Accepted for/Published in: Journal of Medical Internet Research
Date Submitted: Nov 6, 2025
Date Accepted: Jun 12, 2026
Warning: This is an author submission that is not peer-reviewed or edited. Preprints - unless they show as "accepted" - should not be relied on to guide clinical practice or health-related behavior and should not be reported in news media as established information.

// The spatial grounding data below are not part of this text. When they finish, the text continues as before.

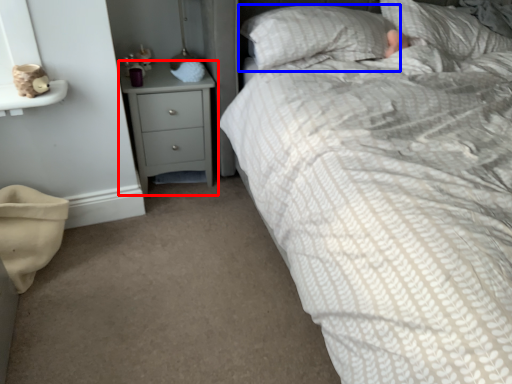
Question: Which point is further to the camera, chest of drawers (highlighted by a red box) or pillow (highlighted by a blue box)?

Choices:
 (A) chest of drawers
 (B) pillow

Answer: (A)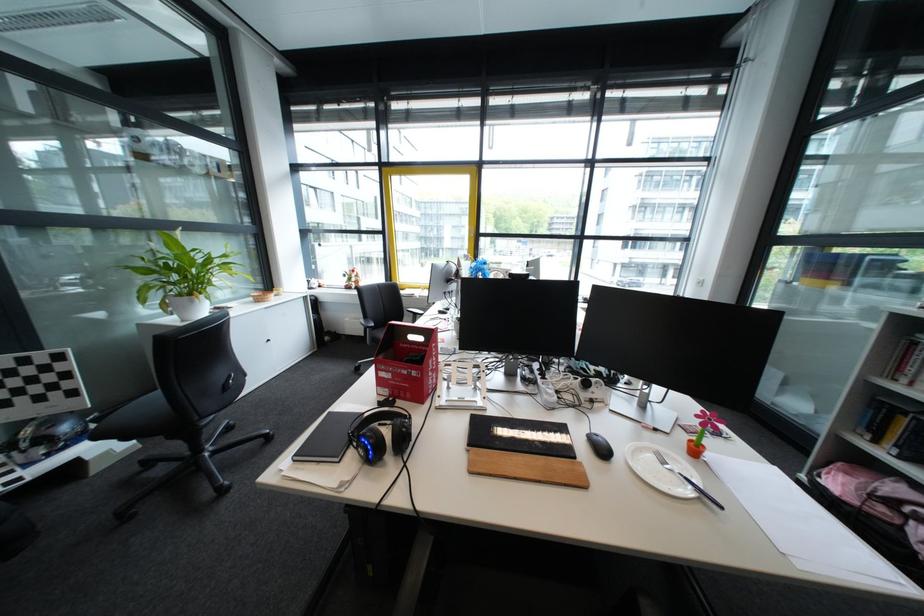
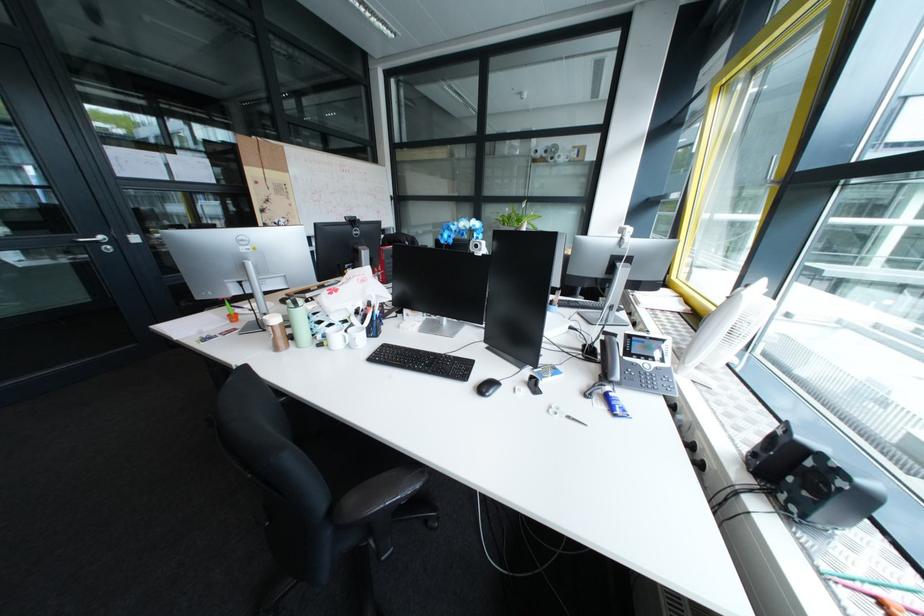
Question: I am providing you with two images of the same scene from different viewpoints. After the viewpoint changes to image2, which objects are now occluded?

Choices:
 (A) white mug handle
 (B) black notebook
 (C) red round potholder
 (D) brown shaker cup

Answer: (B)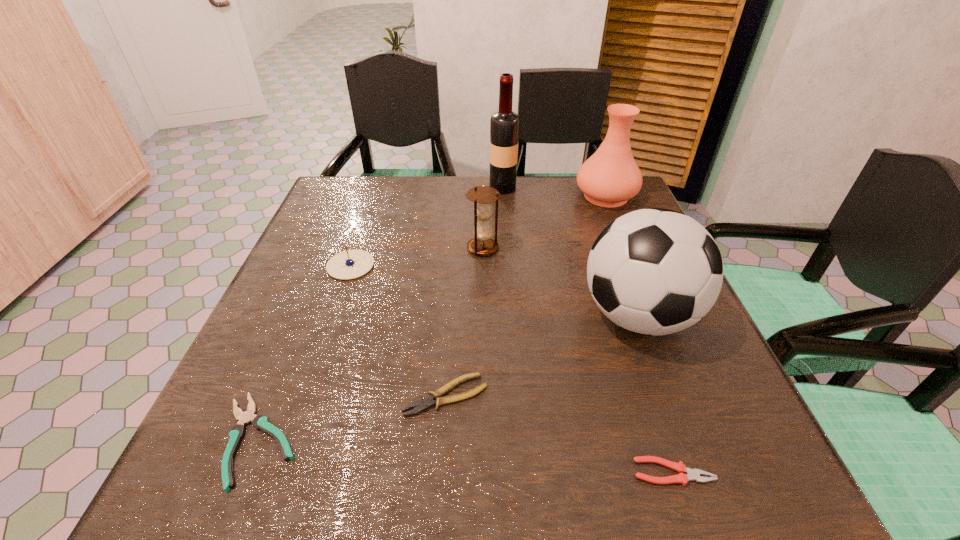
Image resolution: width=960 pixels, height=540 pixels. Identify the location of vacant region located on the left of the soccer ball. (412, 316).

At what (x,y) coordinates should I click in order to perform the action: click on free space located 0.060m on the right of the fifth shortest object. Please return your answer as a coordinate pair (x, y). Image resolution: width=960 pixels, height=540 pixels. Looking at the image, I should click on (523, 248).

Where is `free space located on the front of the compass`? free space located on the front of the compass is located at coordinates (294, 429).

I want to click on vacant area situated on the back of the second pliers from right to left, so click(456, 241).

Locate an element on the screen. vacant space located 0.290m on the back of the rightmost pliers is located at coordinates (622, 319).

Locate an element on the screen. blank area located 0.220m on the back of the leftmost pliers is located at coordinates (313, 305).

You are a GUI agent. You are given a task and a screenshot of the screen. Output one action in this format:
    pyautogui.click(x=<x>, y=<y>)
    Task: Click on the wine bottle located at the far edge
    
    Given the screenshot: What is the action you would take?
    pyautogui.click(x=504, y=124)

Image resolution: width=960 pixels, height=540 pixels. Identify the location of vase that is positioned at the far edge. tap(610, 177).

Where is `compass at the left edge`? compass at the left edge is located at coordinates click(350, 264).

This screenshot has width=960, height=540. What are the coordinates of `pliers that is positioned at the left edge` in the screenshot? It's located at (260, 422).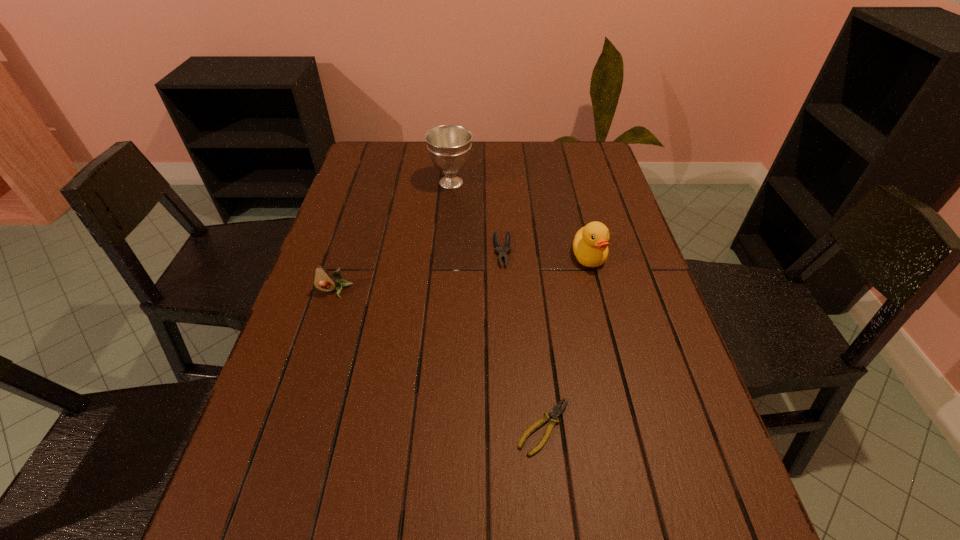
In order to click on the fourth object from right to left in this screenshot , I will do `click(449, 146)`.

Find the location of a particular element. The image size is (960, 540). the tallest object is located at coordinates (449, 146).

The height and width of the screenshot is (540, 960). I want to click on the rightmost object, so click(590, 247).

This screenshot has height=540, width=960. In order to click on the fourth shortest object in this screenshot , I will do `click(590, 247)`.

Identify the location of the third shortest object. The height and width of the screenshot is (540, 960). (323, 280).

Find the location of a particular element. avocado is located at coordinates (323, 280).

Identify the location of the farther pliers. (498, 249).

Where is `the fourth tallest object`? The height and width of the screenshot is (540, 960). the fourth tallest object is located at coordinates (498, 249).

The height and width of the screenshot is (540, 960). I want to click on the nearer pliers, so click(555, 412).

What are the coordinates of `the nearest object` in the screenshot? It's located at (555, 412).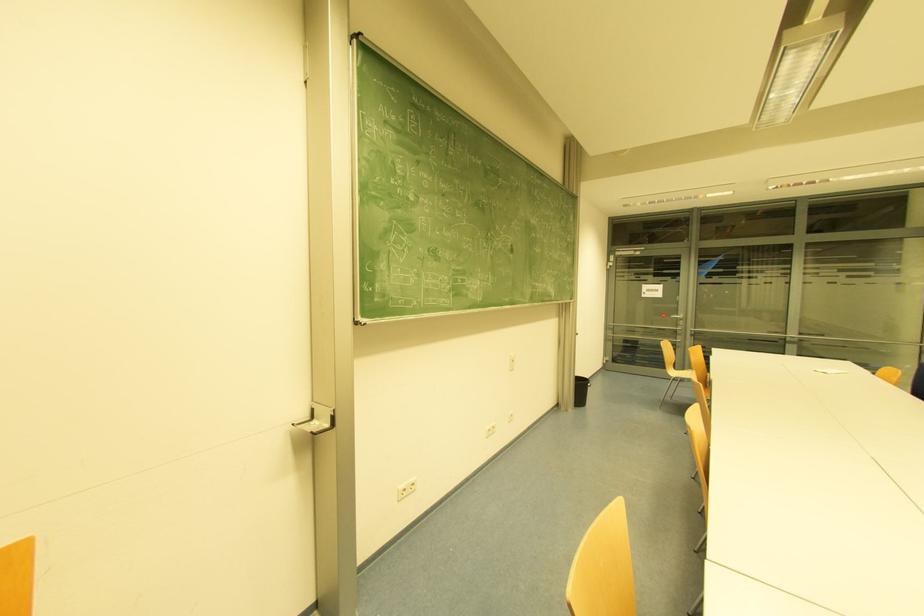
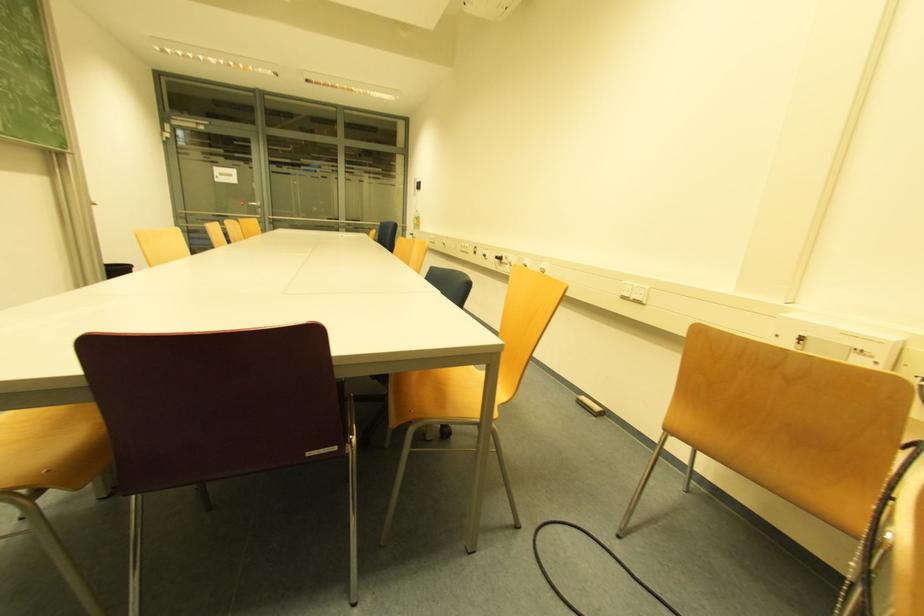
Question: The camera is either moving clockwise (left) or counter-clockwise (right) around the object. The first image is from the beginning of the video and the second image is from the end. Is the camera moving left or right when shooting the video?

Choices:
 (A) Left
 (B) Right

Answer: (A)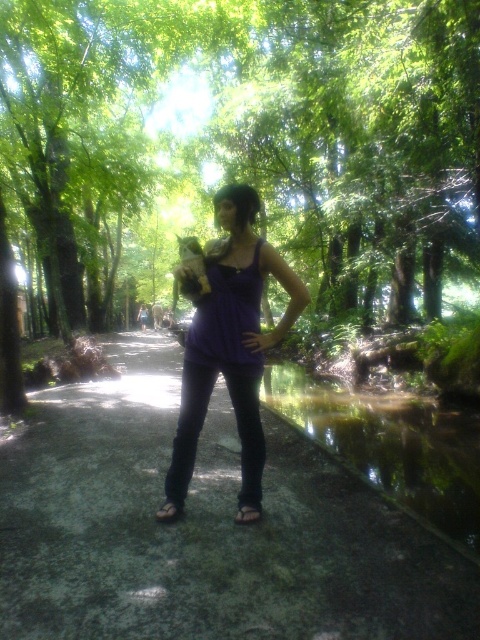
Between purple matte tank top at center and brown leather sandal at lower center, which one appears on the right side from the viewer's perspective?

Positioned to the right is purple matte tank top at center.

Can you confirm if purple matte tank top at center is bigger than brown leather sandal at lower center?

Indeed, purple matte tank top at center has a larger size compared to brown leather sandal at lower center.

Is point (206, 260) farther from viewer compared to point (167, 500)?

No.

Locate an element on the screen. The image size is (480, 640). purple matte tank top at center is located at coordinates (230, 340).

Is green concrete path at center thinner than brown leather sandal at lower center?

No.

Who is positioned more to the left, green concrete path at center or brown leather sandal at lower center?

brown leather sandal at lower center is more to the left.

The height and width of the screenshot is (640, 480). What do you see at coordinates (203, 529) in the screenshot? I see `green concrete path at center` at bounding box center [203, 529].

In order to click on green concrete path at center in this screenshot , I will do `click(203, 529)`.

Can you confirm if green concrete path at center is smaller than black leather sandal at lower center?

No, green concrete path at center is not smaller than black leather sandal at lower center.

Who is more distant from viewer, (59, 404) or (252, 506)?

The point (59, 404) is more distant.

Does point (282, 515) come farther from viewer compared to point (249, 513)?

Yes, it is.

Identify the location of green concrete path at center. The width and height of the screenshot is (480, 640). (203, 529).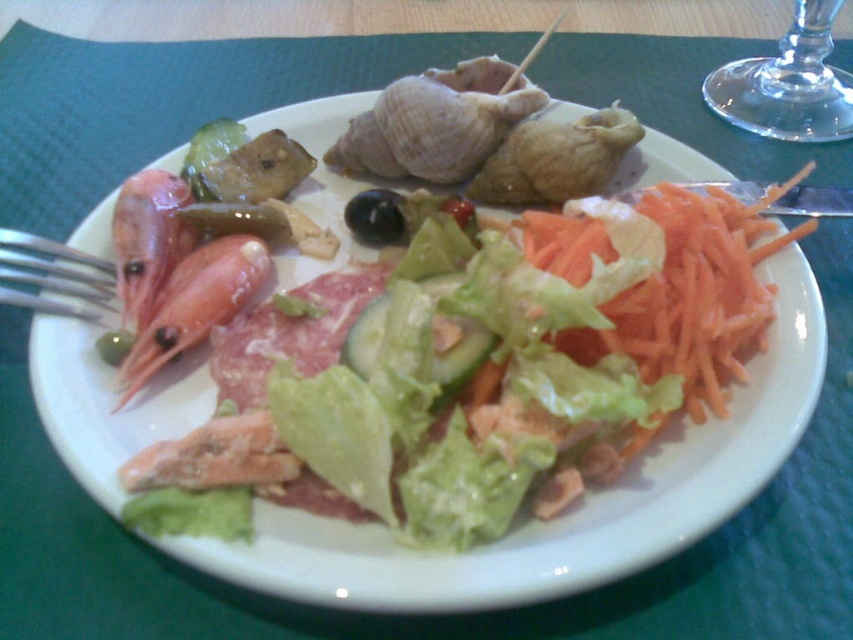
Question: Which point is farther to the camera?

Choices:
 (A) (579, 468)
 (B) (126, 365)

Answer: (B)

Question: Is transparent glass at upper right bigger than pinkish translucent prawns at center-left?

Choices:
 (A) no
 (B) yes

Answer: (B)

Question: Does green leafy salad at center appear under silver metallic fork at left?

Choices:
 (A) no
 (B) yes

Answer: (B)

Question: Which object is farther from the camera taking this photo?

Choices:
 (A) silver metallic fork at left
 (B) green crisp pickle at center
 (C) pinkish translucent prawns at center-left

Answer: (A)

Question: Among these points, which one is farthest from the camera?

Choices:
 (A) (7, 266)
 (B) (439, 464)

Answer: (A)

Question: Is slightly pinkish raw meat at center above pinkish translucent prawns at center-left?

Choices:
 (A) yes
 (B) no

Answer: (B)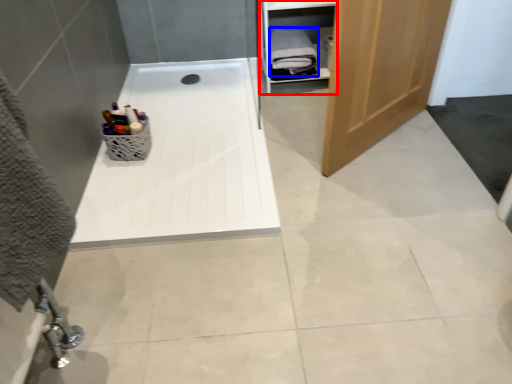
Question: Among these objects, which one is nearest to the camera, cabinet (highlighted by a red box) or bath towel (highlighted by a blue box)?

Choices:
 (A) cabinet
 (B) bath towel

Answer: (A)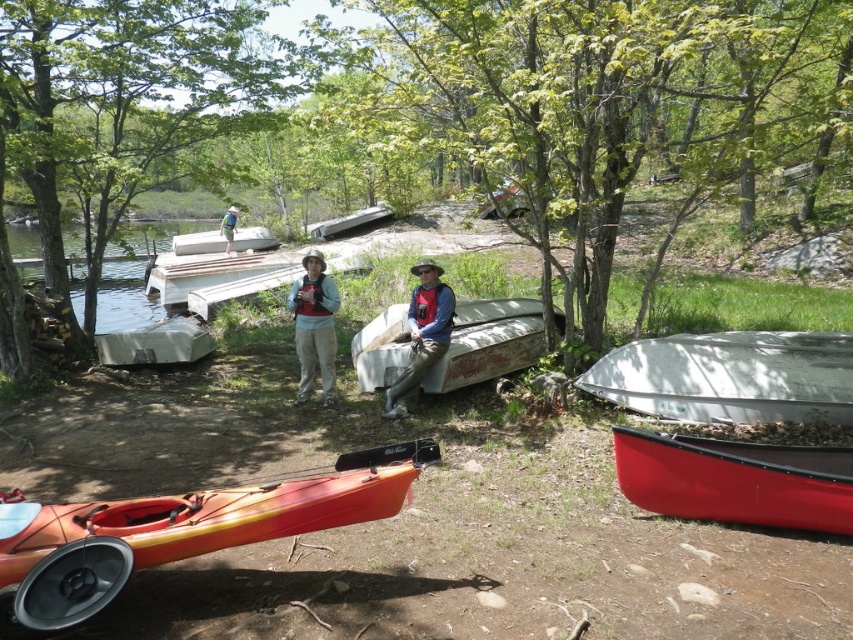
Question: Which is farther from the red matte canoe at lower right?

Choices:
 (A) white plastic canoe at upper center
 (B) orange matte kayak at lower left
 (C) matte gray life vest at center

Answer: (A)

Question: Is matte white kayak at center wider than matte gray kayak at center?

Choices:
 (A) yes
 (B) no

Answer: (B)

Question: Where is red matte canoe at lower right located in relation to white plastic canoe at upper center in the image?

Choices:
 (A) below
 (B) above

Answer: (A)

Question: In this image, where is green leafy tree at center located relative to white metallic boat at lower right?

Choices:
 (A) below
 (B) above

Answer: (B)

Question: Based on their relative distances, which object is nearer to the rusty metal boat at center?

Choices:
 (A) white plastic canoe at upper center
 (B) matte white kayak at center
 (C) matte gray life vest at center

Answer: (B)

Question: Which point is farther to the camera?

Choices:
 (A) (813, 474)
 (B) (97, 532)

Answer: (A)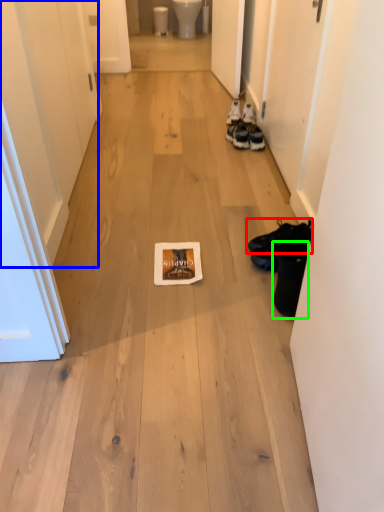
Question: Which is farther away from footwear (highlighted by a red box)? door (highlighted by a blue box) or footwear (highlighted by a green box)?

Choices:
 (A) door
 (B) footwear

Answer: (A)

Generating Question Prompt Lists from EHR Data Using Large Language Models: An Iterative Evaluation Study
ABSTRACT
Background:
Patients frequently access laboratory results through patient portals, but many struggle to interpret these values and formulate relevant questions for their clinicians. Question Prompt Lists (QPLs) can enhance communication but are rarely tailored to individual clinical contexts.
Objective:
This study evaluated the feasibility of using large language models (LLMs) to generate patient-friendly, clinically relevant questions grounded in electronic health record (EHR) laboratory data.
Methods:
We extracted de-identified clinical profiles, including laboratory results, diagnoses, and medications, from patients with chronic conditions (e.g., diabetes, chronic kidney disease). Using nine de-identified clinical profiles from OneFlorida Data Trust, we used GPT-4o and LLaMA 3.2 to generate 300 questions (20 per profile) across three iterative rounds, with refinements informed by clinician ratings consisting of two binary questions (i.e., clear phrasing, clinical validity), and three Likert-scale questions (i.e., clinical significance, appropriateness, and willingness to answer). Refinements were incorporated after each round. Patient participants then evaluated selected questions for understandability, perceived usefulness, and intention to use. Readability was assessed with standard indices.
Results:
Iterative clinician feedback improved question clarity and reduced clinically irrelevant suggestions. Across rounds, GPT-4o consistently produced more coherent and patient-friendly questions, while LLaMA 3.2 demonstrated competitive performance with careful prompt design. In Round 3, mean binary ratings were near 1.0 for both models (p = 0.5914), and Likert ratings were similar (3.75 vs. 4.25, p = 0.2510). Questions generated by GPT-4o (Flesch–Kincaid 6.8 ± 1.8; 139 words) were more readable than those generated by LLaMA 3.2 (9.3 ± 3.5; 173 words). Patient evaluation (N = 30) showed 25 out of 30 questions with moderate to high understandability (average Likert value ≥ 3.5) and 19 out of 30 questions with moderate to high usefulness (average Likert value ≥ 3.5).
Conclusions:
This study demonstrates the feasibility of integrating LLMs with structured EHR data to produce contextualized QPLs. A clinician-in-the-loop process was critical for ensuring accuracy and actionability.